Prevalent in yesterday's news was the decision of President Obama and Attorney General Eric Holder to discontinue its defense of the Defense of Marriage Act ("DOMA") in two cases pending in District Courts in the Second Circuit. Both cases involved couples who were legally married in a State where same-sex marriages are permitted, but who were denied certain benefits of their marriages under Federal law.
In a letter to Congress, Attorney General Holder set forth the Department of Justice's ("DOJ") conclusion that a crucial provision of DOMA was unconstitutional and, thus, indefensible. Although that decision was obviously celebrated by supporters of same-sex marriage, its long-term effects remain indeterminable. Neither President Obama nor the Attorney General have the power to repeal DOMA, and unless and until there is a definitive court decision striking it as unconstitutional or Congress itself repeals DOMA, DOMA remains in effect.
Indeed, Attorney General Holder's letter provides that the Executive Branch will continue to enforce DOMA, even though it would decline to defend a crucial provision thereof. In addition, the DOJ expressly left it to Congress to assume the defense of DOMA in the pending legal actions. Many commentators believe that at least some members of Congress will take over defense of DOMA. It is, therefore, unlikely that DOMA will be undefended in these existing lawsuits. And, of course, the final judicial determination on DOMA's constitutionality is mere speculation.

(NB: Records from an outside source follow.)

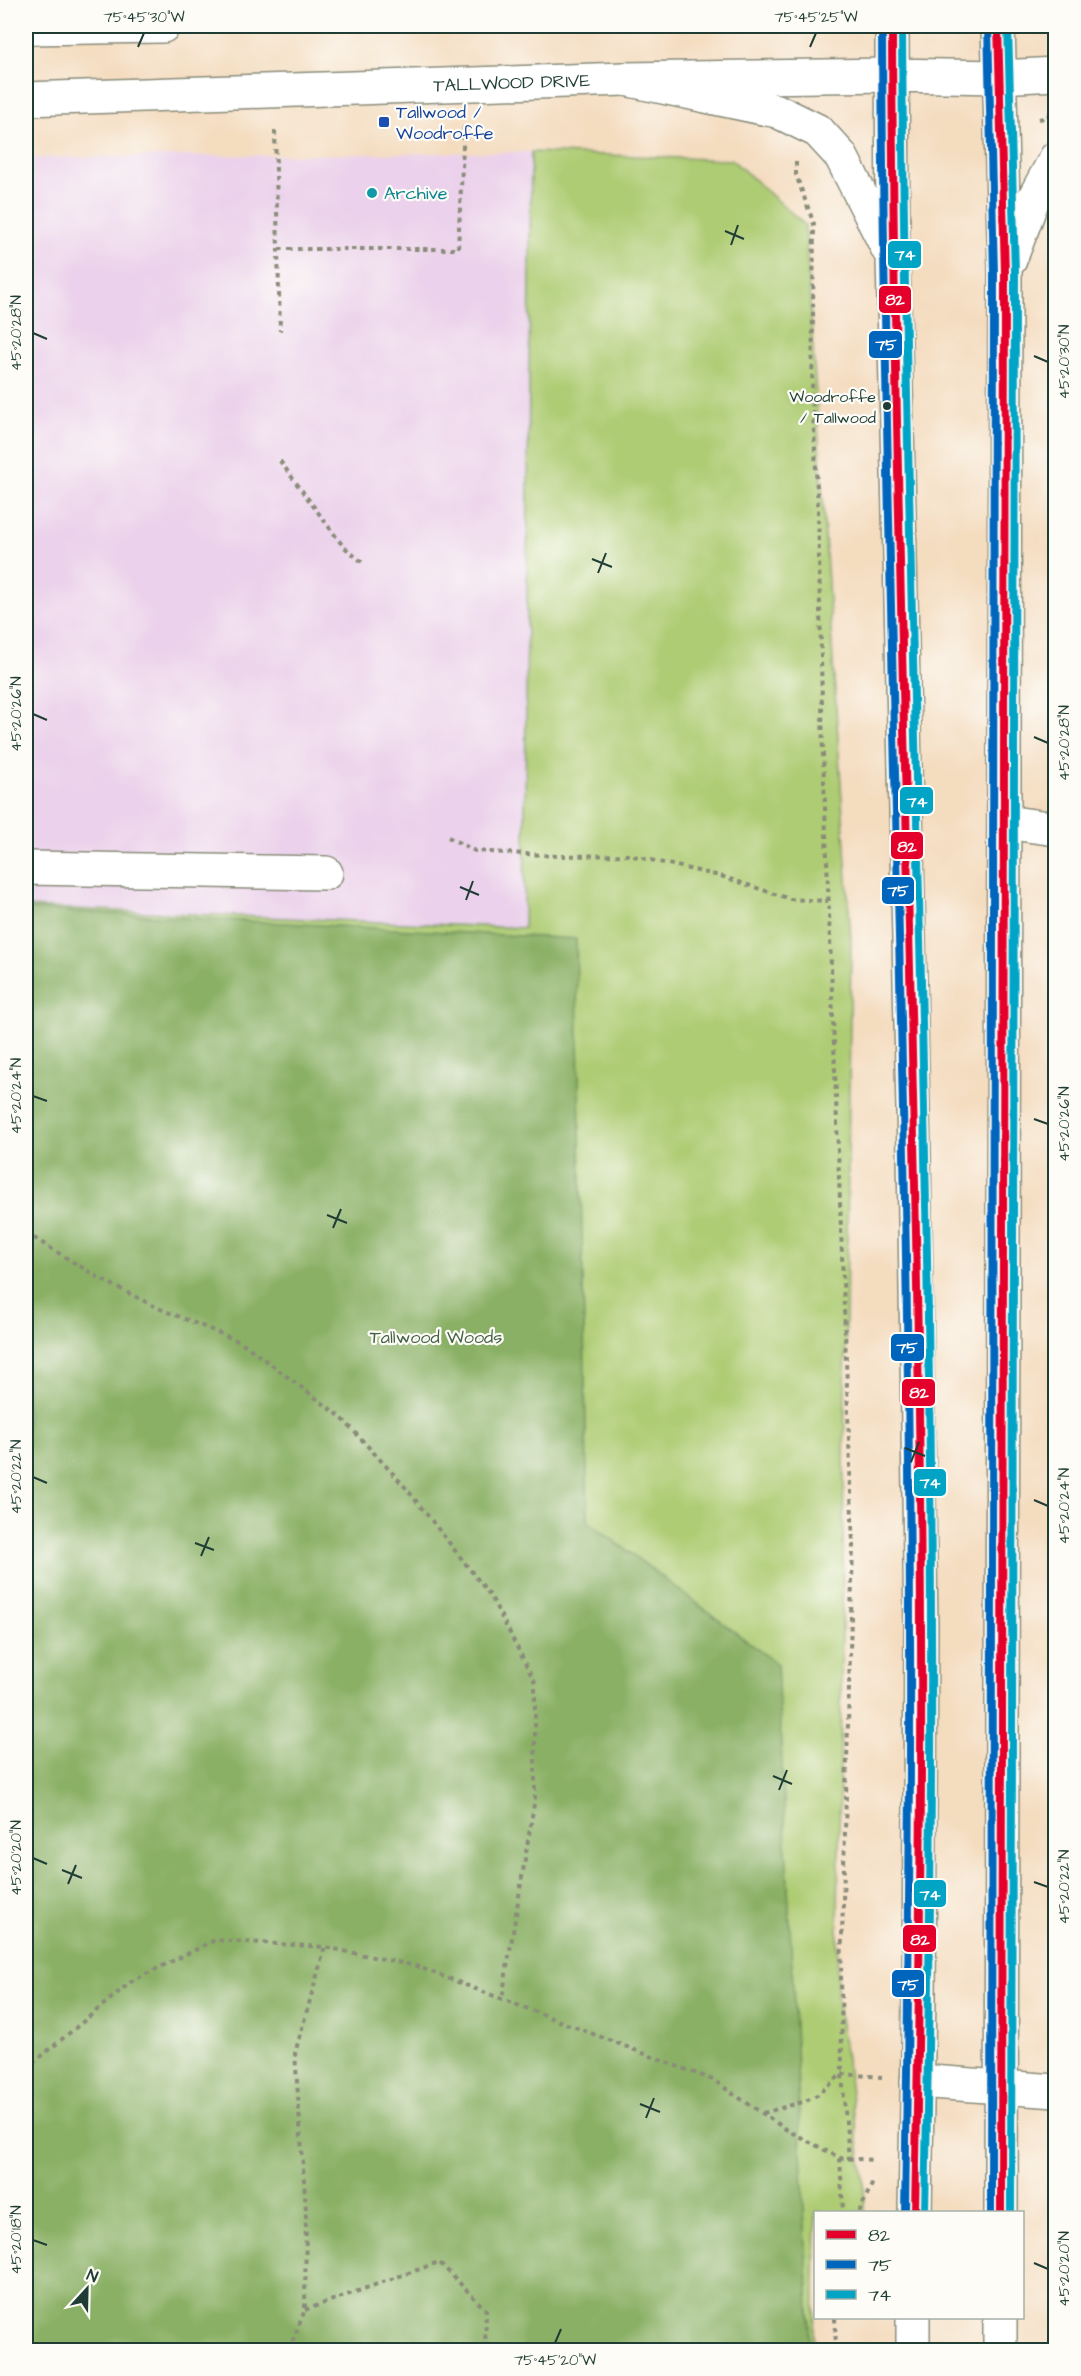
<svg xmlns="http://www.w3.org/2000/svg" width="1081" height="2376" font-family="'Architects Daughter',sans-serif">
<rect width="100%" height="100%" fill="#fdfcf7"/>
<filter id="ink" filterUnits="userSpaceOnUse"><feTurbulence type="fractalNoise" baseFrequency=".0167" numOctaves="2"/><feDisplacementMap in="SourceGraphic" scale="12" xChannelSelector="R" yChannelSelector="G"/><feConvolveMatrix kernelMatrix="1 2 1 2 8 2 1 2 1" color-interpolation-filters="sRGB"/></filter>
<filter id="wash" filterUnits="userSpaceOnUse"><feTurbulence type="fractalNoise" baseFrequency=".008" numOctaves="4" result="noise"/><feDisplacementMap in="SourceGraphic" scale="24" xChannelSelector="R" yChannelSelector="G"/><feGaussianBlur stdDeviation="1.35" result="paint"/><feColorMatrix in="noise" values="0 0 0 0 0 0 0 0 0 0 0 0 0 0 0 0 0 1.4 0 .05"/><feComposite in="paint" operator="in"/></filter>
<g filter="url(#wash)">
<rect width="100%" height="100%" fill="#f4dcbf"/>
<path fill="#ebd1eb" d="M531,152L525,928L26,907V158Z"/>
<path fill="#aecc73" stroke="#668454" stroke-width="1.5" d="M531,152L732,160L805,225L851,941L837,1997L864,2182L865,2212H816L814,2350H26V907L524,928Z"/>
<path fill="#8ab065" stroke="#54764c" stroke-width="1.5" d="M26,909L576,939L588,1521L777,1664L811,2350H26Z"/>
</g>
<g filter="url(#ink)">
<g fill="none" stroke-linecap="round" stroke-linejoin="round">
<g stroke="#8a8c7a" stroke-width="36">
<g id="minor">
<path d="M26,28L163,26"/>
<path id="s1" d="M26,99L625,79L891,75"/>
<path d="M1004,822L1056,829"/>
<path d="M26,868L326,873"/>
<path d="M917,2081L1056,2091"/>
</g>
</g>
<g stroke="#8a8c7a" stroke-width="36">
<path id="major" d="M892,26L893,258L914,1151L921,1628L919,1996L915,2212
M998,26L1005,273L1001,2212
M891,75L999,77L1056,74
M625,79L777,111L818,131L841,156L889,251
M1010,260L1032,202L1056,158
M913,2350V2318
M1000,2350V2318"/>
</g>
<path stroke="#8a8c7a" stroke-width="4" stroke-dasharray="4.5 4.5" stroke-linecap="butt" d="M1039,119L1048,117L1050,112
M275,131L280,331
M796,162V175L814,224L812,394L818,507L823,755L853,1545L841,1973L842,2074L849,2159
M279,249H458L464,126
M280,461L343,546L363,563
M448,837L475,851L558,856L629,855L724,877L790,899L828,901
M26,1233L99,1278L158,1308L241,1342L341,1417L406,1488L490,1595L535,1682V1798L502,1999
M26,2069L132,1981L215,1940L325,1947L416,1966L713,2080L787,2130L840,2158L874,2160
M763,2113L806,2101L817,2095L842,2074L882,2077
M840,2158L843,2212
M859,2212L874,2180
M305,2310L439,2262L486,2310L485,2350
M835,2318L836,2350
M289,2350L305,2310L306,2210L295,2053L325,1947"/>
<use href="#minor" stroke="#fff" stroke-width="33"/>
<use href="#major" stroke="#fff" stroke-width="33"/>
<g stroke="#fdfcf7" stroke-width="12">
<path id="bus-1" d="M892,26C894,561 919,1095 921,1630C922,1824 919,2018 915,2212
M998,26L1005,273L1001,2212"/>
</g>
<g stroke="#fdfcf7" stroke-width="12">
<path id="bus-2" d="M882,26C884,561 909,1095 910,1630C911,1824 908,2018 905,2212
M988,26L994,273L991,2212"/>
</g>
<g stroke="#fdfcf7" stroke-width="12">
<path id="bus-3" d="M902,26C905,561 930,1095 931,1630C932,1824 929,2018 925,2212
M1008,26L1015,273L1011,2212"/>
</g>
<use href="#bus-1" stroke="#e4002b" stroke-width="8"/>
<use href="#bus-2" stroke="#0065bd" stroke-width="8"/>
<use href="#bus-3" stroke="#02a4c6" stroke-width="8"/>
</g>
</g>
<path fill="none" stroke="#1f3d34" stroke-width="2" d="M138,47L144,33M810,47L816,33M725,231L744,239M731,245L738,225M33,333L47,339M1034,356L1048,362M592,559L612,567M598,573L606,553M33,714L47,720M1034,737L1048,743M460,887L479,895M466,900L473,881M33,1096L47,1101M1034,1119L1048,1124M327,1215L347,1223M333,1228L341,1209M905,1448L925,1456M911,1462L919,1442M33,1477L47,1483M1034,1500L1048,1506M195,1543L214,1550M201,1556L209,1537M773,1776L792,1784M779,1790L787,1770M33,1858L47,1864M62,1870L82,1878M1034,1882L1048,1887M68,1884L76,1865M640,2104L660,2112M646,2118L654,2098M33,2240L47,2245M1034,2263L1048,2269M555,2343L561,2329"/>
<rect fill="#1a4fb4" stroke="#fdfcf7" stroke-width="2" x="378" y="116" width="12" height="12" rx="3"/>
<circle fill="#0f9aa8" stroke="#fdfcf7" stroke-width="2" cx="372" cy="193" r="6"/>
<circle fill="#1f3d34" stroke="#fdfcf7" stroke-width="2" cx="887" cy="406" r="5"/>
<g text-anchor="middle" dominant-baseline="central" stroke-width="4.5" stroke-linejoin="round" paint-order="stroke">
<g font-size="16" fill="#1f3d34" stroke="#fdfcf7" text-anchor="end">
<text x="876" y="397">Woodroffe<tspan x="876" dy="21">/ Tallwood</tspan></text>
</g>
<g font-size="18" fill="#1f3d34" stroke="#fdfcf7">
<text stroke="none"><textPath href="#s1" startOffset="486">TALLWOOD DRIVE</textPath></text>
</g>
<g font-size="18" fill="#164399" stroke="#fdfcf7" text-anchor="start">
<text x="396" y="112">Tallwood /<tspan x="396" dy="21">Woodroffe</tspan></text>
</g>
<g font-size="18" fill="#0d838f" stroke="#fdfcf7" text-anchor="start">
<text x="384" y="193">Archive</text>
</g>
<g font-size="18" fill="#436144" stroke="#fdfcf7">
<text x="436" y="1337">Tallwood Woods</text>
</g>
</g>
<g stroke="#fdfcf7" stroke-width="2">
<rect x="887" y="240" width="35" height="29" rx="6" fill="#02a4c6"/>
<rect x="878" y="285" width="34" height="29" rx="6" fill="#e4002b"/>
<rect x="868" y="330" width="35" height="29" rx="6" fill="#0065bd"/>
<rect x="899" y="786" width="35" height="29" rx="6" fill="#02a4c6"/>
<rect x="890" y="831" width="34" height="29" rx="6" fill="#e4002b"/>
<rect x="881" y="876" width="34" height="29" rx="6" fill="#0065bd"/>
<rect x="890" y="1333" width="35" height="29" rx="6" fill="#0065bd"/>
<rect x="901" y="1378" width="35" height="29" rx="6" fill="#e4002b"/>
<rect x="913" y="1468" width="34" height="29" rx="6" fill="#02a4c6"/>
<rect x="913" y="1879" width="34" height="29" rx="6" fill="#02a4c6"/>
<rect x="902" y="1924" width="35" height="29" rx="6" fill="#e4002b"/>
<rect x="891" y="1969" width="34" height="29" rx="6" fill="#0065bd"/>
</g>
<g font-size="16" text-anchor="middle" font-weight="bold" fill="#fff">
<text x="905" y="260">74</text>
<text x="895" y="305">82</text>
<text x="886" y="350">75</text>
<text x="917" y="807">74</text>
<text x="907" y="852">82</text>
<text x="898" y="896">75</text>
<text x="907" y="1353">75</text>
<text x="919" y="1398">82</text>
<text x="930" y="1488">74</text>
<text x="930" y="1900">74</text>
<text x="920" y="1945">82</text>
<text x="908" y="1990">75</text>
</g>
<rect width="1081" height="2376" fill="none" stroke="#fdfcf7" stroke-width="66"/>
<rect x="814" y="2211" width="210" height="108" fill="#fdfcf7" stroke="#a4b0a9" stroke-width="1.5"/>
<rect x="826" y="2230" width="30" height="9" fill="#e4002b" stroke="#a4b0a9" stroke-width="1.5"/>
<text x="868" y="2241" font-size="18" fill="#1f3d34">82</text>
<rect x="826" y="2260" width="30" height="9" fill="#0065bd" stroke="#a4b0a9" stroke-width="1.5"/>
<text x="868" y="2271" font-size="18" fill="#1f3d34">75</text>
<rect x="826" y="2290" width="30" height="9" fill="#02a4c6" stroke="#a4b0a9" stroke-width="1.5"/>
<text x="868" y="2301" font-size="18" fill="#1f3d34">74</text>
<g transform="translate(87 2289) rotate(22)" stroke="#fdfcf7" stroke-width="4.5" paint-order="stroke">
<path d="M0-4.5L10 22L0 15L-10 22Z" fill="#1f3d34"/>
<text y="-9" font-size="16" font-weight="bold" text-anchor="middle" fill="#1f3d34">N</text>
</g>
<rect x="33" y="33" width="1015" height="2310" fill="none" stroke="#1f3d34" stroke-width="2"/>
<g font-size="15" text-anchor="middle" fill="#1f3d34">
<text x="144" y="22">75°45'30"W</text>
<text x="816" y="22">75°45'25"W</text>
<text transform="translate(16 333) rotate(-90)" y="5">45°20'28"N</text>
<text transform="translate(1064 362) rotate(-90)" y="5">45°20'30"N</text>
<text transform="translate(16 714) rotate(-90)" y="5">45°20'26"N</text>
<text transform="translate(1064 743) rotate(-90)" y="5">45°20'28"N</text>
<text transform="translate(16 1096) rotate(-90)" y="5">45°20'24"N</text>
<text transform="translate(1064 1124) rotate(-90)" y="5">45°20'26"N</text>
<text transform="translate(16 1477) rotate(-90)" y="5">45°20'22"N</text>
<text transform="translate(1064 1506) rotate(-90)" y="5">45°20'24"N</text>
<text transform="translate(16 1858) rotate(-90)" y="5">45°20'20"N</text>
<text transform="translate(1064 1887) rotate(-90)" y="5">45°20'22"N</text>
<text transform="translate(16 2240) rotate(-90)" y="5">45°20'18"N</text>
<text transform="translate(1064 2269) rotate(-90)" y="5">45°20'20"N</text>
<text x="555" y="2365">75°45'20"W</text>
</g>
</svg>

Another open question is whether any state will attempt to defend DOMA or attack any effect of DOMA's repeal on their own laws through legal action. Thirty-nine states currently have either provisions in their own constitutions preventing same-sex marriages or their own versions of DOMA. Some of these states may very well resist any requirement that they recognize same-sex marriages performed in other states, a requirement that DOMA expressly exempts from the full faith and credit clause of the Constitution. Thus, even if DOMA is ultimately repealed or found unconstitutional, individual states might successfully defend their current opposition to same-sex marriages.
In sum, while President Obama's and Attorney General Holder's unusual decision not to defend constitutional challenges to an existing law certainly strengthens the quest for legalization of same-sex marriages, its ultimate effect, particularly in those states with Constitutional prohibitions against them, remains unknown.